Each line of the records below that holds "used" should be copied out.

(INPUT DATA begins)

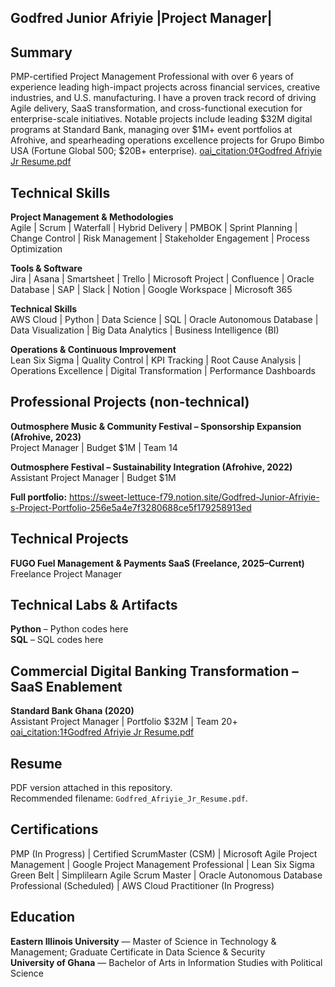 ## Godfred Junior Afriyie |Project Manager|
## Summary
PMP-certified Project Management Professional with over 6 years of experience leading high-impact projects across financial services, creative industries, and U.S. manufacturing. I have a proven track record of driving Agile delivery, SaaS transformation, and cross-functional execution for enterprise-scale initiatives. Notable projects include leading $32M digital programs at Standard Bank, managing over $1M+ event portfolios at Afrohive, and spearheading operations excellence projects for Grupo Bimbo USA (Fortune Global 500; $20B+ enterprise).  [oai_citation:0‡Godfred Afriyie Jr Resume.pdf](sediment://file_00000000e7e861f58af968de34e52e32)

## Technical Skills

**Project Management & Methodologies**  
Agile | Scrum | Waterfall | Hybrid Delivery | PMBOK | Sprint Planning | Change Control | Risk Management | Stakeholder Engagement | Process Optimization

**Tools & Software**  
Jira | Asana | Smartsheet | Trello | Microsoft Project | Confluence | Oracle Database | SAP | Slack | Notion | Google Workspace | Microsoft 365

**Technical Skills**  
AWS Cloud | Python | Data Science | SQL | Oracle Autonomous Database | Data Visualization | Big Data Analytics | Business Intelligence (BI)

**Operations & Continuous Improvement**  
Lean Six Sigma | Quality Control | KPI Tracking | Root Cause Analysis | Operations Excellence | Digital Transformation | Performance Dashboards

## Professional Projects (non-technical)
**Outmosphere Music & Community Festival – Sponsorship Expansion (Afrohive, 2023)**  
Project Manager | Budget $1M | Team 14

**Outmosphere Festival – Sustainability Integration (Afrohive, 2022)**  
Assistant Project Manager | Budget $1M

**Full portfolio:** https://sweet-lettuce-f79.notion.site/Godfred-Junior-Afriyie-s-Project-Portfolio-256e5a4e7f3280688ce5f179258913ed

## Technical Projects
**FUGO Fuel Management & Payments SaaS (Freelance, 2025–Current)**  
Freelance Project Manager

## Technical Labs & Artifacts
**Python** – Python codes here  
**SQL** – SQL codes here

## Commercial Digital Banking Transformation – SaaS Enablement
**Standard Bank Ghana (2020)**  
Assistant Project Manager | Portfolio $32M | Team 20+  [oai_citation:1‡Godfred Afriyie Jr Resume.pdf](sediment://file_00000000e7e861f58af968de34e52e32)

## Resume
PDF version attached in this repository.  
Recommended filename: `Godfred_Afriyie_Jr_Resume.pdf`.

## Certifications
PMP (In Progress) | Certified ScrumMaster (CSM) | Microsoft Agile Project Management | Google Project Management Professional | Lean Six Sigma Green Belt | Simplilearn Agile Scrum Master | Oracle Autonomous Database Professional (Scheduled) | AWS Cloud Practitioner (In Progress)

## Education
**Eastern Illinois University** — Master of Science in Technology & Management; Graduate Certificate in Data Science & Security  
**University of Ghana** — Bachelor of Arts in Information Studies with Political Science
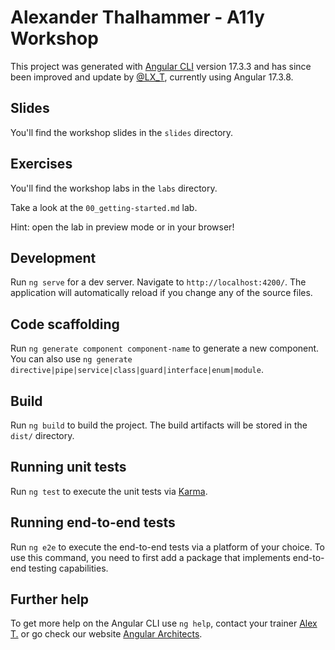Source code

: # Alexander Thalhammer - A11y Workshop

This project was generated with [Angular CLI](https://github.com/angular/angular-cli) version 17.3.3 and has since been improved and update by [@LX_T](https://twitter.com/LX_T), currently using Angular 17.3.8.

## Slides

You'll find the workshop slides in the `slides` directory.

## Exercises

You'll find the workshop labs in the `labs` directory.

Take a look at the `00_getting-started.md` lab.

Hint: open the lab in preview mode or in your browser!

## Development

Run `ng serve` for a dev server. Navigate to `http://localhost:4200/`. The application will automatically reload if you change any of the source files.

## Code scaffolding

Run `ng generate component component-name` to generate a new component. You can also use `ng generate directive|pipe|service|class|guard|interface|enum|module`.

## Build

Run `ng build` to build the project. The build artifacts will be stored in the `dist/` directory.

## Running unit tests

Run `ng test` to execute the unit tests via [Karma](https://karma-runner.github.io).

## Running end-to-end tests

Run `ng e2e` to execute the end-to-end tests via a platform of your choice. To use this command, you need to first add a package that implements end-to-end testing capabilities.

## Further help

To get more help on the Angular CLI use `ng help`, contact your trainer [Alex T.](https://alex.thalhammer.name) or go check our website [Angular Architects](https://www.angulararchitects.io).
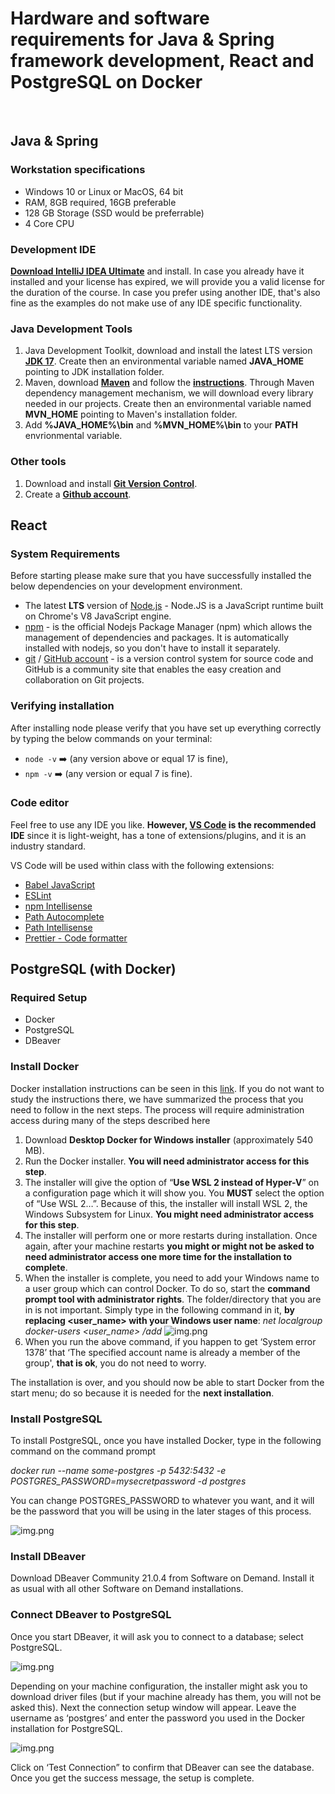 # Hardware and software requirements for Java & Spring framework development, React and PostgreSQL on Docker
&nbsp;
&nbsp;

## Java & Spring

### Workstation specifications
- Windows 10 or Linux or MacOS, 64 bit
- RAM, 8GB required, 16GB preferable
- 128 GB Storage (SSD would be preferrable)
- 4 Core CPU

### Development IDE
**[Download IntelliJ IDEA Ultimate](https://www.jetbrains.com/idea/download/#section=windows)** and install. In case you already have it installed and your license has expired, we will provide you a valid license for the duration of the course. In case you prefer using another IDE, that's also fine as the examples do not make use of any IDE specific functionality.

### Java Development Tools
1. Java Development Toolkit, download and install the latest LTS version **[JDK 17](https://bell-sw.com/)**. Create then an environmental variable named **JAVA_HOME** pointing to JDK installation folder.
2. Maven, download **[Maven](https://maven.apache.org/download.cgi)** and follow the **[instructions](https://maven.apache.org/install.html)**. Through Maven dependency management mechanism, we will download every library needed in our projects.  Create then an environmental variable named **MVN_HOME** pointing to Maven's installation folder.
3. Add **%JAVA_HOME%\bin** and **%MVN_HOME%\bin** to your **PATH** envrionmental variable.

### Other tools
1. Download and install **[Git Version Control](https://git-scm.com/downloads)**.
2. Create a **[Github account](https://github.com/join)**.

## React

### System Requirements

Before starting please make sure that you have successfully installed the below dependencies on your development environment.

- The latest **LTS** version of [Node.js](https://nodejs.org/en/) - Node.JS is a JavaScript runtime built on Chrome's V8 JavaScript engine.
- [npm](https://www.npmjs.com/) - is the official Nodejs Package Manager (npm) which allows the management of dependencies and packages. It is automatically installed with nodejs, so you don't have to install it separately.
- [git](https://git-scm.com/) / [GitHub account](https://github.com/) - is a version control system for source code and GitHub is a community site that enables the easy creation and collaboration on Git projects.

### Verifying installation

After installing node please verify that you have set up everything correctly by typing the below commands on your terminal:

- `node -v` ➡️ (any version above or equal 17 is fine),
- `npm -v` ➡️ (any version or equal 7 is fine).

### Code editor

Feel free to use any IDE you like. **However, [VS Code](https://code.visualstudio.com/) is the recommended IDE** since it is light-weight, has a tone of extensions/plugins, and it is an industry standard.

VS Code will be used within class with the following extensions:

- [Babel JavaScript](https://marketplace.visualstudio.com/items?itemName=mgmcdermott.vscode-language-babel)
- [ESLint](https://marketplace.visualstudio.com/items?itemName=dbaeumer.vscode-eslint)
- [npm Intellisense](https://marketplace.visualstudio.com/items?itemName=christian-kohler.npm-intellisense)
- [Path Autocomplete](https://marketplace.visualstudio.com/items?itemName=ionutvmi.path-autocomplete)
- [Path Intellisense](https://marketplace.visualstudio.com/items?itemName=christian-kohler.path-intellisense)
- [Prettier - Code formatter](https://marketplace.visualstudio.com/items?itemName=esbenp.prettier-vscode)

## PostgreSQL (with Docker)

### Required Setup

- Docker
- PostgreSQL
- DBeaver

### Install Docker

Docker installation instructions can be seen in this [link](https://docs.docker.com/desktop/install/windows-install/). If you do not want to study the
instructions there, we have summarized the process that you need to follow in the next
steps. The process will require administration access during many of the steps described
here

1. Download **Desktop Docker for Windows installer** (approximately 540 MB).
2. Run the Docker installer. **You will need administrator access for this step**.
3. The installer will give the option of “**Use WSL 2 instead of Hyper-V**” on a configuration page which it will show you. You **MUST** select the option of “Use WSL 2…”. Because of this, the installer will install WSL 2, the Windows Subsystem for Linux. **You might need administrator access for this step**.
4. The installer will perform one or more restarts during installation. Once again, after your machine restarts **you might or might not be asked to need administrator access one more time for the installation to complete**.
5. When the installer is complete, you need to add your Windows name to a user group which can control Docker. To do so, start the **command prompt tool with administrator rights**. The folder/directory that you are in is not important. Simply type in the following command in it, **by replacing <user_name> with your Windows user name**: _net localgroup docker-users <user_name> /add_
![img.png](images/java_spring_&_react_&_postgresql_img_1.png)
6. When you run the above command, if you happen to get ‘System error 1378’ that ‘The specified account name is already a member of the group', **that is ok**, you do not need to worry.

The installation is over, and you should now be able to start Docker from the start menu; do so because it is needed for the **next installation**.

### Install PostgreSQL

To install PostgreSQL, once you have installed Docker, type in the following command on the command prompt

_docker run --name some-postgres -p 5432:5432 -e POSTGRES_PASSWORD=mysecretpassword -d postgres_

You can change POSTGRES_PASSWORD to whatever you want, and it will be the password that you will be using in the later stages of this process.

![img.png](images/java_spring_&_react_&_postgresql_img_2.png)

### Install DBeaver

Download DBeaver Community 21.0.4 from Software on Demand. Install it as usual with all other Software on Demand installations.

### Connect DBeaver to PostgreSQL

Once you start DBeaver, it will ask you to connect to a database; select PostgreSQL.

![img.png](images/java_spring_&_react_&_postgresql_img_3.png)

Depending on your machine configuration, the installer might ask you to download driver files (but if your machine already has them, you will not be asked this). Next the connection setup window will appear. Leave the username as ‘postgres’ and enter the password you used in the Docker installation for PostgreSQL.

![img.png](images/java_spring_&_react_&_postgresql_img_4.png)

Click on ‘Test Connection” to confirm that DBeaver can see the database. Once you get the success message, the setup is complete.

(INPUT DATA ends)

_EXERCISE OUTPUT_
VS Code will be used within class with the following extensions:
Depending on your machine configuration, the installer might ask you to download driver files (but if your machine already has them, you will not be asked this). Next the connection setup window will appear. Leave the username as ‘postgres’ and enter the password you used in the Docker installation for PostgreSQL.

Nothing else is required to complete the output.